Oleh. Dwi Indah Lestari, S.TP.
(Pemerhati Persoalan Publik)
NarasiPost.Com-Maju tidaknya sebuah bangsa ditentukan oleh kualitas generasinya. Untuk itulah agar tumbuh kembang dan proses pembentukan kepribadiannya berkualitas, maka hak anak harus dipenuhi. Namun, kini di tengah deraan pandemi yang seolah never ending, potret generasi semakin buram.
KPAI telah menerima banyak kasus pengaduan pelanggaran hak anak dalam kurun waktu 9 tahun terakhir, yaitu sejak tahun 2011 hingga 2020 sebanyak 44.350 kasus. Pada tahun 2020 saja terdapat sebanyak 6.519 kasus, meningkat 149 persen dari tahun 2019. Kasus-kasus tersebut meningkat selama pandemi yang hingga kini belum juga menunjukkan akan usai.
Berbagai persoalan, seperti stunting, kekerasan seksual, kriminalitas, hingga harus berhadapan dengan hukum, eksploitasi, dan lain-lain, terus mendera generasi. Mirisnya, di era pandemi saat ini, tren kasus pelanggaran hak anak bahkan terjadi di dalam keluarga sebagai dampak yang ditimbulkan dari konflik orang tua, seperti perceraian.
Juga banyak dijumpai anak-anak yang kurang kasih sayang dan perhatian karena orang tuanya sibuk bekerja. Pandemi yang melanda negeri ini juga telah membuat keluarga-keluarga mengalami goncangan ekonomi. Orangtua harus bekerja lebih keras untuk memenuhi kebutuhan keluarga yang setiap harinya semakin meroket. Dalam kondisi seperti ini tentu sulit bagi ayah atau ibu untuk memberikan perhatian yang optimal kepada anak-anaknya.
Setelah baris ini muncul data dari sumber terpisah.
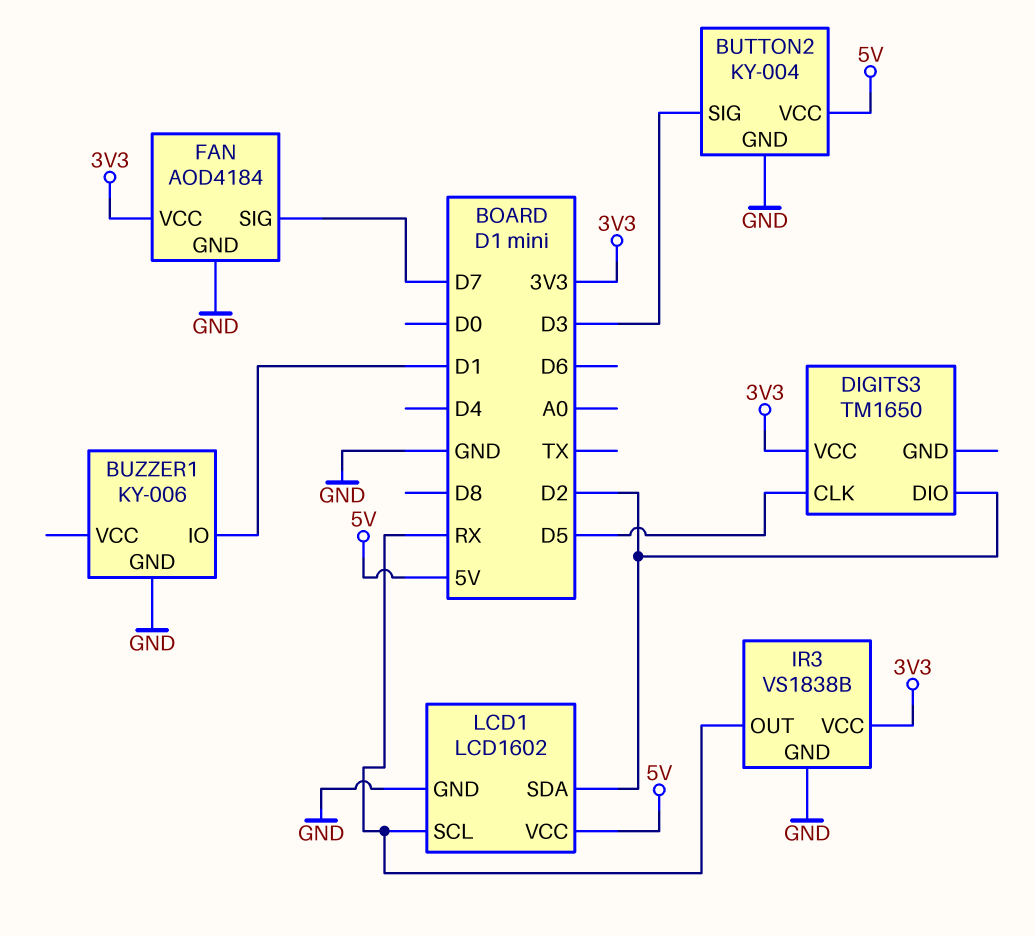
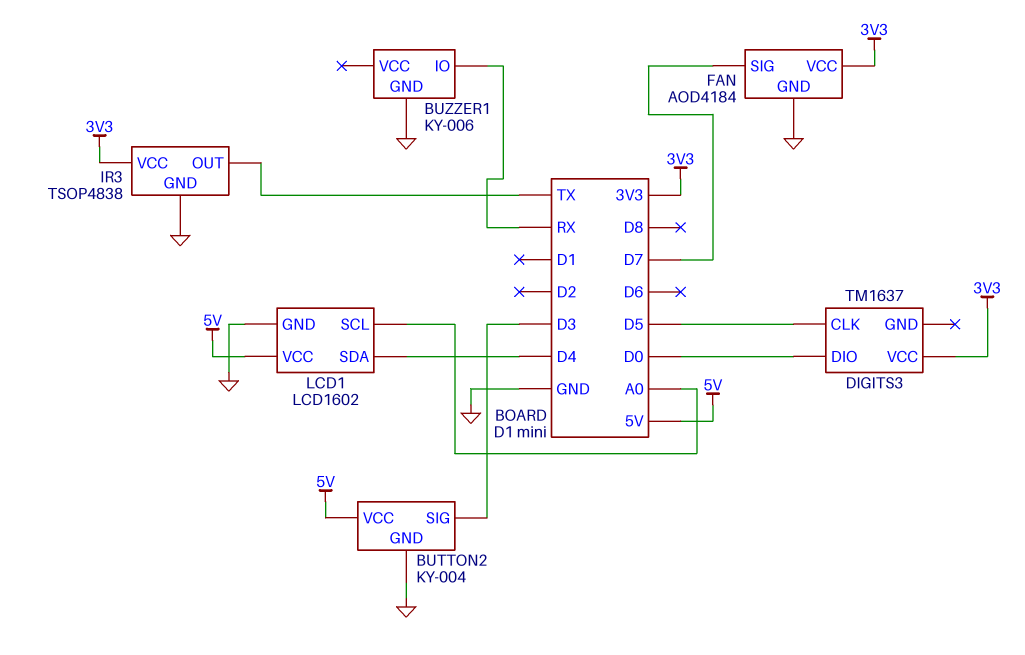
BUZZER1 pin IO: D1 -> RX
DIGITS3: TM1650 -> TM1637
DIGITS3 pin DIO: D2 -> D0
IR3: VS1838B -> TSOP4838
IR3 pin OUT: RX -> TX
LCD1 pin SCL: RX -> A0
LCD1 pin SDA: D2 -> D4

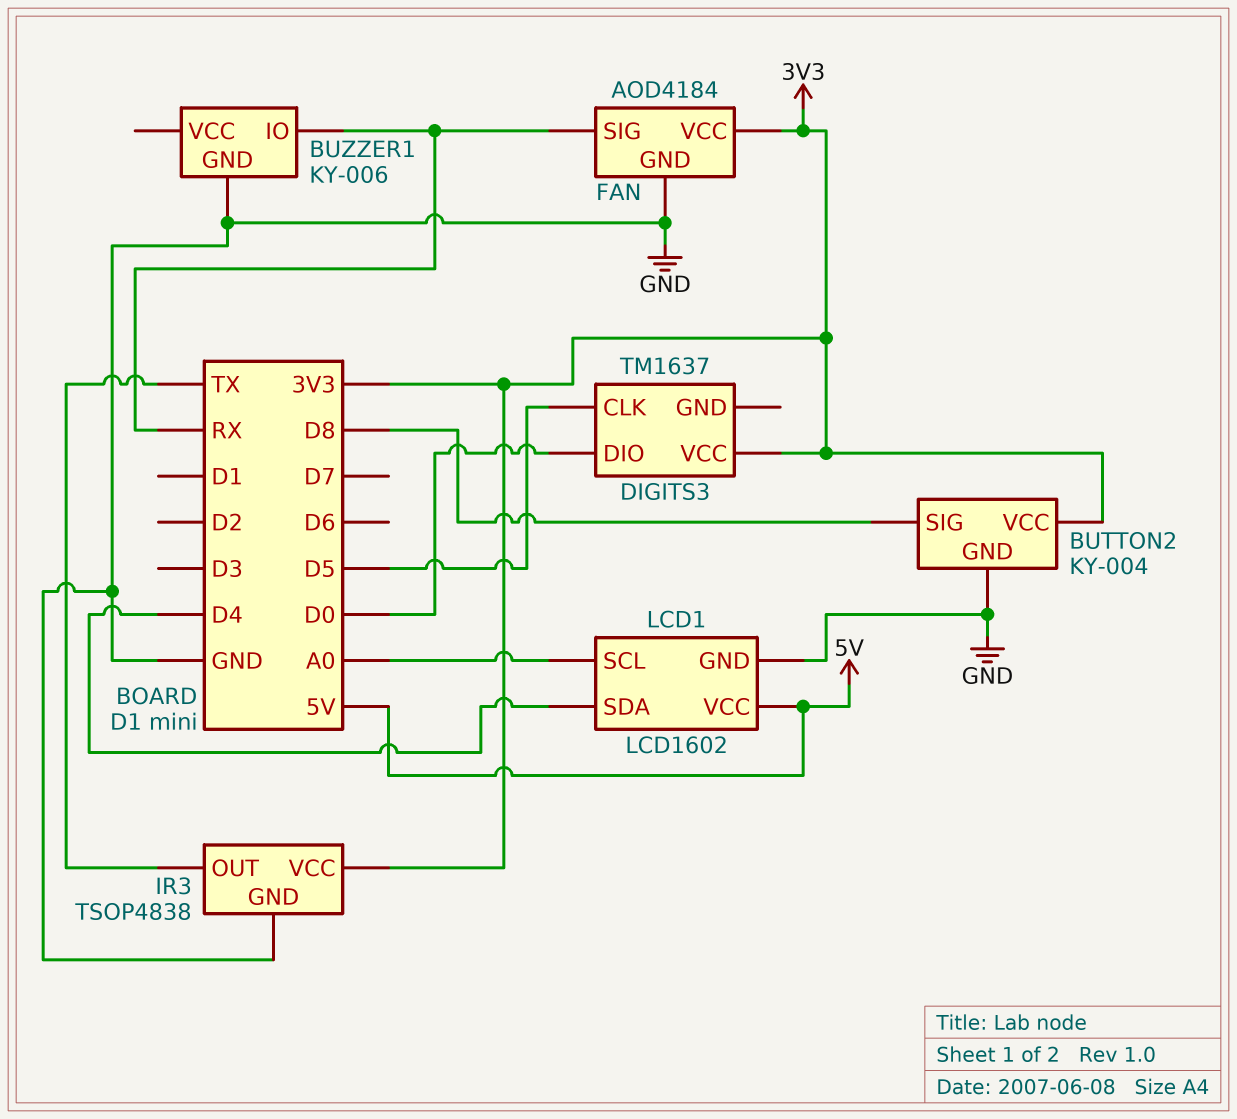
BUTTON2 pin SIG: D3 -> D8
BUTTON2 pin VCC: 5V -> 3V3
FAN pin SIG: D7 -> RX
Selain itu, di ranah pendidikan, pandemi juga menyebabkan sekolah tidak dapat leluasa melakukan pembelajaran tatap muka. Sebagai gantinya diterapkan pembelajaran jarak jauh yang ternyata melahirkan berbagai persoalan yang lain, di antaranya ketidaksiapan atau kekurangmampuan orang tua dalam memberikan pengajaran kepada anak, sehingga sering berujung pada stress.
Akibatnya, anak kerap menjadi korban pelampiasan dari orang tua. Belum lagi kekurangan sarana dan prasarana yang dibutuhkan, seperti tidak adanya smartphone atau gadget, kendala jaringan sinyal dan lain-lain, turut menyumbang tekanan pada orang tua dan anak. Masih lekat di benak masyarakat, adanya kasus seorang ibu yang tega membunuh anaknya yang baru duduk di bangku SD hanya karena tidak kunjung memahami materi pelajaran yang diajarkan sang ibu.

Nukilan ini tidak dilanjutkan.